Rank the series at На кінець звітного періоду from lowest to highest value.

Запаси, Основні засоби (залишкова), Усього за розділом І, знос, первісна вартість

...

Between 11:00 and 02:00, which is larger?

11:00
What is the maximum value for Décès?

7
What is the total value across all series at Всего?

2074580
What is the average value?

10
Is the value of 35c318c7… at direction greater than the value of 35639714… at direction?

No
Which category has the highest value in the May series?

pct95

* * *

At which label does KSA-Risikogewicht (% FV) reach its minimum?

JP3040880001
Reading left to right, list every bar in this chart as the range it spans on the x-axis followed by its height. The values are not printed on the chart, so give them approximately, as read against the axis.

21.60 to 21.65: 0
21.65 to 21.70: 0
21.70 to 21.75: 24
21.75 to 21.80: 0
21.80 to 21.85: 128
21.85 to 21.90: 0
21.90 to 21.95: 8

▸ JOB ITEM
Copy out every line of the rows above that contains the string "highest", matching case exactly.

▸ ANSWER AREA
Rank the series at На кінець звітного періоду from lowest to highest value.
Which category has the highest value in the May series?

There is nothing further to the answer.